The single-sample-no-latency constraint is a real design discipline that makes every effect suitable for hard real-time embedded use. The header-only structure in audio/ is clean — drop them into your own RP2040/2354 project without a build system fight. Having a known author who is deeply familiar with low-level C means the code is readable and the integer math is likely correct. The included BassForLinus.mp3 demo and visualize.py give you immediate feedback on what the effects actually sound like.
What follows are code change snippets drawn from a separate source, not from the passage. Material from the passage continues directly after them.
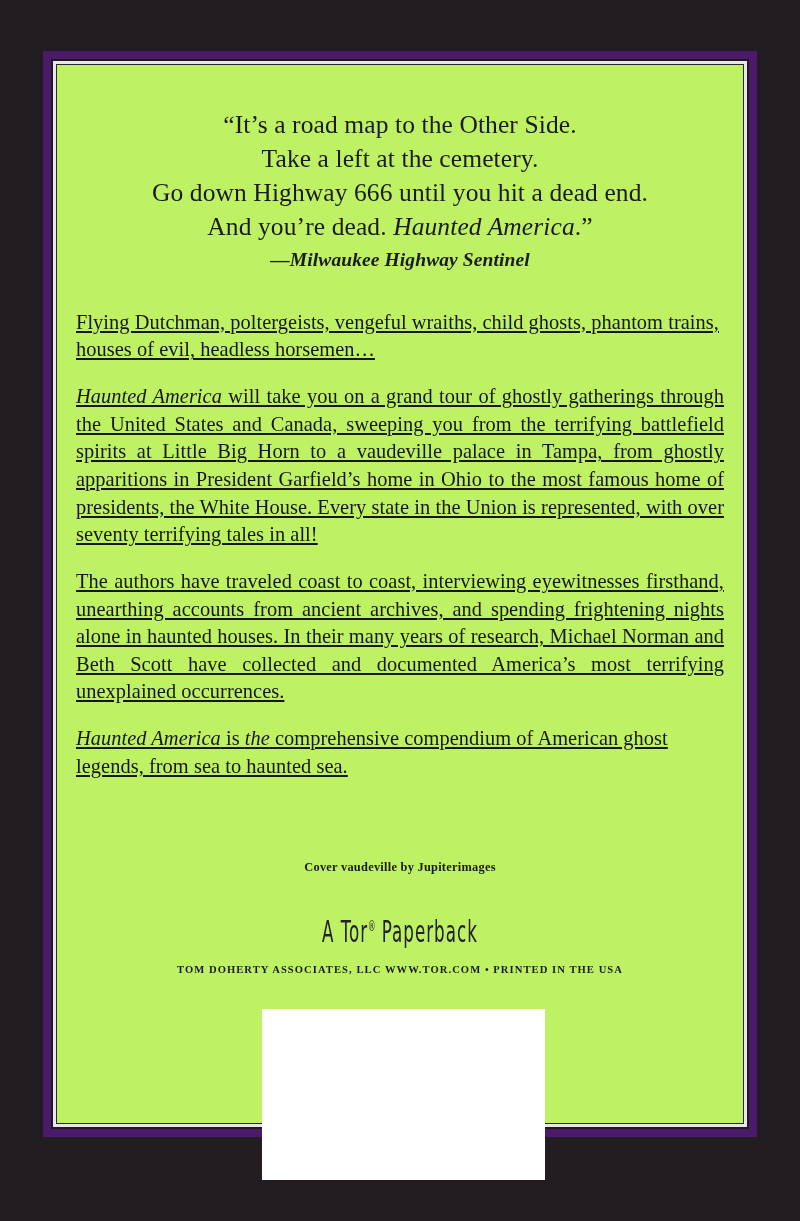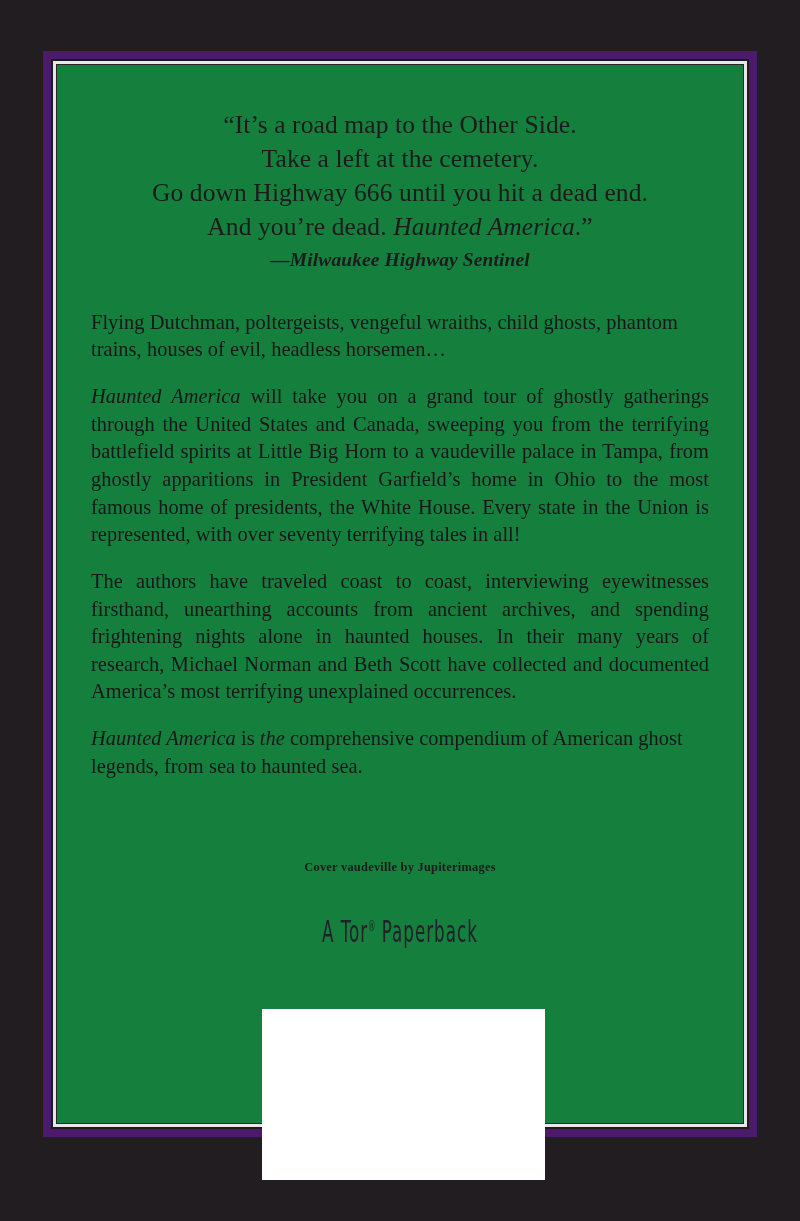--- a/index.html
+++ b/index.html
@@ -72,9 +72,9 @@
     top: 65px;
     width: 686px;
     height: 1058px;
-    background: #15803d;
-    box-sizing: border-box;
-    padding: 0 34px;
+    background: #bef264;
+    box-sizing: border-box;
+    padding: 0 19px;
   }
The README says 'don't take this seriously' and means it — there are no docs on parameter ranges, no explanation of the fixed-point representation choices, and no obvious way to know what sample rate assumptions are baked in. The Python visualizer is self-described vibe-coded and explicitly not understood by its author, so don't debug it. Tests cover only lfo and sincos; the more interesting effects (compressor, pitch, flanger) have no test coverage. This is tied to one specific hardware platform — the usb.h and sh1106.h headers make it clear the abstraction layer stops at the RP2354 and TAC5112.